In the past two years, 10 tons of the deadly drug fentanyl – by and large manufactured in China – has been seized at the U.S. border with Mexico. It’s likely a fraction of the true amount of the drug making it into the country.

“We know fentanyl is in our neighborhoods because it is killing Americans at record rates – over 150 people per day. This is the deadliest drug our nation has ever seen,” the senators say in the video.

The senators caution parents to:

  • only let kids get candy from trusted neighbors, family and friends;
  • set a curfew for trick-or-treaters;
  • always double- and triple-check their candy for drugs or suspiciously packaged or unpackaged items;
  • and remind kids to trick-or-treat in groups, and to check in with parents periodically.

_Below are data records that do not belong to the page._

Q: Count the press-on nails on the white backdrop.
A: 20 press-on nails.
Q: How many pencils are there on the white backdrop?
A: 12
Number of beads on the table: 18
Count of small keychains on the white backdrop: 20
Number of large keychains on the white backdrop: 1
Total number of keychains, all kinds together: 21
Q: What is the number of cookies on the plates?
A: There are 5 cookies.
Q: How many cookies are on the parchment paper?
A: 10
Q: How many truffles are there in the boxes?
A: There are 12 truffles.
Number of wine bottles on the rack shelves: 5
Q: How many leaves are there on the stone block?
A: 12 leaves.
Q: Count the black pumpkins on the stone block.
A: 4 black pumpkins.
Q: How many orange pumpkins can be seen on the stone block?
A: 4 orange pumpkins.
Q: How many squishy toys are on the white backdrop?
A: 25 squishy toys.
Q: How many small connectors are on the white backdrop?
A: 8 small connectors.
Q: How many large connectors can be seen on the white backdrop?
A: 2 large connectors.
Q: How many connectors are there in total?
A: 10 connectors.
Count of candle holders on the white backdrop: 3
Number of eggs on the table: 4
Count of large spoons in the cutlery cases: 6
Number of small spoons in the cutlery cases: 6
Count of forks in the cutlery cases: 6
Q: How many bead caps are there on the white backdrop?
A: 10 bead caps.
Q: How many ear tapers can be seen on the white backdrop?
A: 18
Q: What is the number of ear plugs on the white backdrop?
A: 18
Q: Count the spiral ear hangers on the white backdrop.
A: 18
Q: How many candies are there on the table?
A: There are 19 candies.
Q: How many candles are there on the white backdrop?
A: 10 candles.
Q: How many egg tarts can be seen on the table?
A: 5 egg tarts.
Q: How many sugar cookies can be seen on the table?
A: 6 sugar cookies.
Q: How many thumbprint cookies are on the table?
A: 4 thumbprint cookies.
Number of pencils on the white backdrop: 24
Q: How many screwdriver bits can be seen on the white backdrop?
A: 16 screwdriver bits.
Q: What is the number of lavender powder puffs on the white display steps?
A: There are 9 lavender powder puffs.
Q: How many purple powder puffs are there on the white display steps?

Left-wing media outlets amazingly criticized the GOP public service announcement designed to safeguard children. “Republicans Are Spreading a Bogus ‘Rainbow Fentanyl’ Panic Ahead of the Midterms,” read a headline in The New Republic.

“No Treats, Only Tricks: Republicans Try to Ruin Halloween With Fake Rainbow Fentanyl Threat,” read a Rolling Stone headline, dutifully  parroted by Yahoo News.

“That’s ridiculous,” says Missouri state Sen. Holly Rehder, who guesses the media don’t believe and won’t report on the depth of the fentanyl crisis because the drug flows over a border that their Democrat friends in Washington, D.C. have pried wide open.

“It’s coming across the border. Maybe that’s why they’re having trouble acknowledging it,” Rehder says. “But it’s fact, and we have kids dying. We have people dying because of this, so we need to throw the party politics to the side and help.”

The Republican senators’ warning is “absolutely necessary,” Rehder says, adding that her friend’s nephew died from a substance laced with fentanyl, and that her district in southeast Missouri has seen several deaths from it in the past six months alone. “I plan to engage my social media as well [regarding] fentanyl.

“You know, one pill can kill, and that’s what they’re saying in the PSA. It’s absolutely true. Even touching fentanyl can be lethal. That’s why you see officers go in with gloves and different things. It’s incredibly potent, and it’s incredibly dangerous.”